Toch is, na een aanvankelijk sterke neiging tot assimilatie, weer een bloeiend joods leven tot stand gekomen. Dit is met name het geval in Amsterdam/Amstelveen, maar ook in kleinere kernen in en buiten de Randstad. Op godsdienstig gebied bestaat een drietal organisaties: het Nederlands-Israëlitisch Kerkgenootschap, het Portugees-Israëlietisch Kerkgenootschap en het Verbond van Liberaal-Religieuze Joden in Nederland (zie ook liberaal Jodendom). In het Centrum van Amsterdam opereert de laatste jaren ook Beth ha Chidusj, een zeer progressieve Joods religieuze organisatie. De joodse gemeenschap beschikt over een eigen ziekenhuisafdeling in Amstelveen, een psychiatrisch ziekenhuis in Amersfoort, een joodse RIAGG en een wijdvertakte sociale organisatie, het Joods Maatschappelijk Werk. Jongeren zijn georganiseerd in verenigingen die de schakeringen van het Nederlandse Jodendom reflecteren worden: orthodox, zionistisch, liberaal of zonder specifieke binding. Dagonderwijs wordt gegeven op joodse basisscholen en scholen voor voortgezet onderwijs (Rosj-Pina/Maimonides en Cheider), terwijl joods onderwijs op hoger niveau wordt verzorgd door het Nederlands-Israëlietisch Seminarium en het Kollel Chacham Zwi (kollel = studiecentrum voor gehuwde rabbijnen). Er is een joods cultureel centrum; er zijn sport- en ontspanningsverenigingen en een voorlichtingscentrum op politiek gebied (CIDI), dat het nog steeds niet uitgeroeide antisemitisme bestrijdt en opkomt voor Israels recht op veiligheid. Voor veel Nederlandse Joden geldt de band met Israel als een sterk identificatiepunt. Hoewel de betrekkingen tussen Nederland en Israel goed zijn (Nederland behartigde in de tachtiger jaren de Israelische belangen in Moskou, toen honderdduizenden Russische Joden om uitreisvisa voor Israel vroegen en kregen), behoorde Nederland tot de laatste West-Europese staten, die Israel formeel erkenden.
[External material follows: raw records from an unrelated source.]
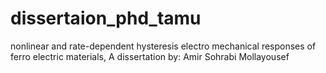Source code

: # dissertaion_phd_tamu
nonlinear and rate-dependent hysteresis electro mechanical responses of ferro electric materials, A dissertation by: Amir Sohrabi Mollayousef
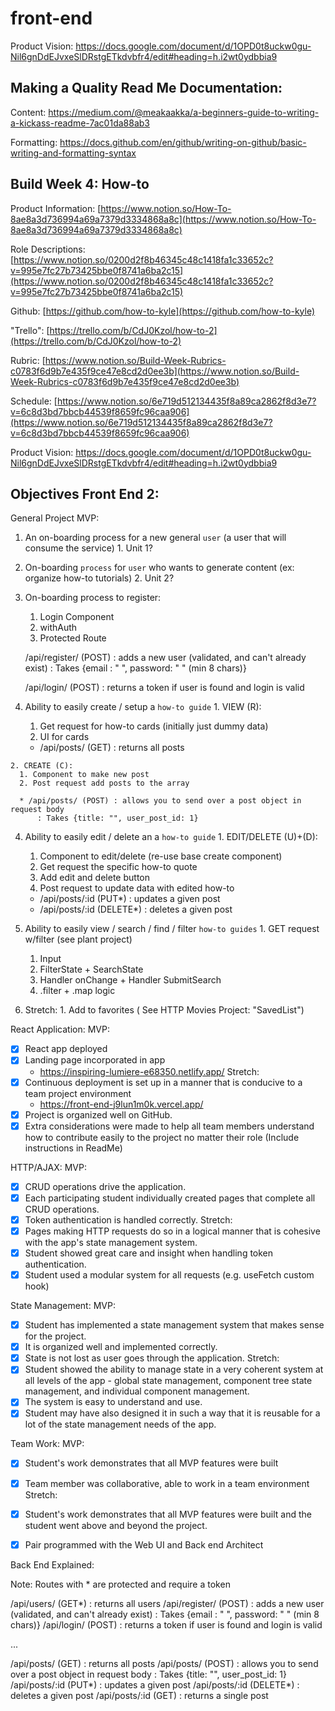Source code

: # front-end

Product Vision: https://docs.google.com/document/d/1OPD0t8uckw0gu-Nil6gnDdEJvxeSlDRstgETkdvbfr4/edit#heading=h.i2wt0ydbbia9

## Making a Quality Read Me Documentation:

Content:
https://medium.com/@meakaakka/a-beginners-guide-to-writing-a-kickass-readme-7ac01da88ab3

Formatting:
https://docs.github.com/en/github/writing-on-github/basic-writing-and-formatting-syntax


## Build Week 4: How-to

Product Information: [https://www.notion.so/How-To-8ae8a3d736994a69a7379d3334868a8c](https://www.notion.so/How-To-8ae8a3d736994a69a7379d3334868a8c)

Role Descriptions: [https://www.notion.so/0200d2f8b46345c48c1418fa1c33652c?v=995e7fc27b73425bbe0f8741a6ba2c15](https://www.notion.so/0200d2f8b46345c48c1418fa1c33652c?v=995e7fc27b73425bbe0f8741a6ba2c15)

Github: [https://github.com/how-to-kyle](https://github.com/how-to-kyle)

"Trello": [https://trello.com/b/CdJ0Kzol/how-to-2](https://trello.com/b/CdJ0Kzol/how-to-2)

Rubric: [https://www.notion.so/Build-Week-Rubrics-c0783f6d9b7e435f9ce47e8cd2d0ee3b](https://www.notion.so/Build-Week-Rubrics-c0783f6d9b7e435f9ce47e8cd2d0ee3b)

Schedule: [https://www.notion.so/6e719d512134435f8a89ca2862f8d3e7?v=6c8d3bd7bbcb44539f8659fc96caa906](https://www.notion.so/6e719d512134435f8a89ca2862f8d3e7?v=6c8d3bd7bbcb44539f8659fc96caa906)

Product Vision: https://docs.google.com/document/d/1OPD0t8uckw0gu-Nil6gnDdEJvxeSlDRstgETkdvbfr4/edit#heading=h.i2wt0ydbbia9

## Objectives Front End 2:

General Project MVP:
  1. An on-boarding process for a new general `user` (a user that will consume the service)
    1. Unit 1?

  2. On-boarding `process` for `user` who wants to generate content (ex: organize how-to tutorials)
    2. Unit 2?

  3. On-boarding process to register:
      1. Login Component
        1. withAuth 
        2. Protected Route

        /api/register/ (POST) : adds a new user (validated, and can't already exist)
          : Takes {email : " ", password: " " (min 8 chars)}

        /api/login/ (POST) : returns a token if user is found and login is valid

  3. Ability to easily create / setup a `how-to guide`
    1. VIEW (R):
      1. Get request for how-to cards (initially just dummy data)
      2. UI for cards

      * /api/posts/ (GET) : returns all posts
    
    2. CREATE (C):
      1. Component to make new post 
      2. Post request add posts to the array

      * /api/posts/ (POST) : allows you to send over a post object in request body
          : Takes {title: "", user_post_id: 1}

  4. Ability to easily edit / delete an a `how-to guide`
    1. EDIT/DELETE (U)+(D):
      1. Component to edit/delete (re-use base create component)
      2. Get request the specific how-to quote
      3. Add edit and delete button
      4. Post request to update data with edited how-to

      * /api/posts/:id (PUT*) : updates a given post
      * /api/posts/:id (DELETE*) : deletes a given post

  5. Ability to easily view / search / find / filter `how-to guides`
    1. GET request w/filter (see plant project)
      1. Input
      2. FilterState + SearchState
      3. Handler onChange + Handler SubmitSearch
      4. .filter + .map logic

  6. Stretch:
    1. Add to favorites ( See HTTP Movies Project: "SavedList")

React Application:
  MVP:
  - [x] React app deployed
  - [x] Landing page incorporated in app
    - https://inspiring-lumiere-e68350.netlify.app/
  Stretch: 
  - [x] Continuous deployment is set up in a manner that is conducive to a team project environment
    - https://front-end-j9lun1m0k.vercel.app/
  - [x] Project is organized well on GitHub.
  - [x] Extra considerations were made to help all team members understand how to contribute easily to the project no matter their role (Include instructions in ReadMe)

HTTP/AJAX: 
  MVP:
  - [x] CRUD operations drive the application. 
  - [x] Each participating student individually created pages that complete all CRUD operations. 
  - [x] Token authentication is handled correctly.
  Stretch: 
  - [x] Pages making HTTP requests do so in a logical manner that is cohesive with the app's state management system. 
  - [x] Student showed great care and insight when handling token authentication. 
  - [x] Student used a modular system for all requests (e.g. useFetch custom hook)

State Management:
  MVP:
  - [x] Student has implemented a state management system that makes sense for the project.
  - [x] It is organized well and implemented correctly.
  - [x] State is not lost as user goes through the application.
  Stretch:
  - [x] Student showed the ability to manage state in a very coherent system at all levels of the app - global state management, component tree state management, and individual component management. 
  - [x] The system is easy to understand and use. 
  - [x] Student may have also designed it in such a way that it is reusable for a lot of the state management needs of the app.

Team Work:
  MVP:
  - [x] Student's work demonstrates that all MVP features were built
  - [x] Team member was collaborative, able to work in a team environment
  Stretch:
  - [x] Student's work demonstrates that all MVP features were built and the student went above and beyond the project.
  - [x] Pair programmed with the Web UI and Back end Architect


Back End Explained:

Note: Routes with * are protected and require a token

/api/users/ (GET*) : returns all users
/api/register/ (POST) : adds a new user (validated, and can't already exist)
    : Takes {email : " ", password: " " (min 8 chars)}
/api/login/ (POST) : returns a token if user is found and login is valid

...

/api/posts/ (GET) : returns all posts
/api/posts/ (POST) : allows you to send over a post object in request body
    : Takes {title: "", user_post_id: 1}
/api/posts/:id (PUT*) : updates a given post
/api/posts/:id (DELETE*) : deletes a given post
/api/posts/:id (GET) : returns a single post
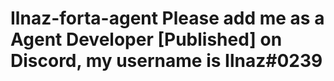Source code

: # Ilnaz-forta-agent Please add me as a Agent Developer [Published] on Discord, my username is Ilnaz#0239 

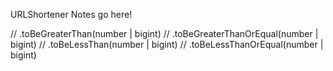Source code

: URLShortener Notes go here!

// .toBeGreaterThan(number | bigint)
// .toBeGreaterThanOrEqual(number | bigint)
// .toBeLessThan(number | bigint)
// .toBeLessThanOrEqual(number | bigint)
Naast de specifiek Nederlandse organisaties bestaan er diverse clubs die internationaal gelieerd zijn, zoals de Federatie Nederlandse Zionisten (FNZ), verbonden met de World Zionist Organization (WZO), en de Nederlandse afdeling van de Women’s International Zionist Organization (WIZO). Sinds 1997 heeft de Joodse Gemeenschap in Nederland een dakorganisatie het Centraal Joods Overleg, waarin de belangrijkste organisaties vertegenwoordigd zijn en die de belangen van de gemeenschap naar de Overheid vertegenwoordigt. Het CJO slaagde er in 1999 en 2000 in met de regering en de financiële sector een akkoord te bereiken over de restitutie van Joodse eigendommen, die tijdens de Tweede Wereldoorlog waren gestolen en op een of ander wijze bij de overheid en de financiële instellingen waren blijven hangen.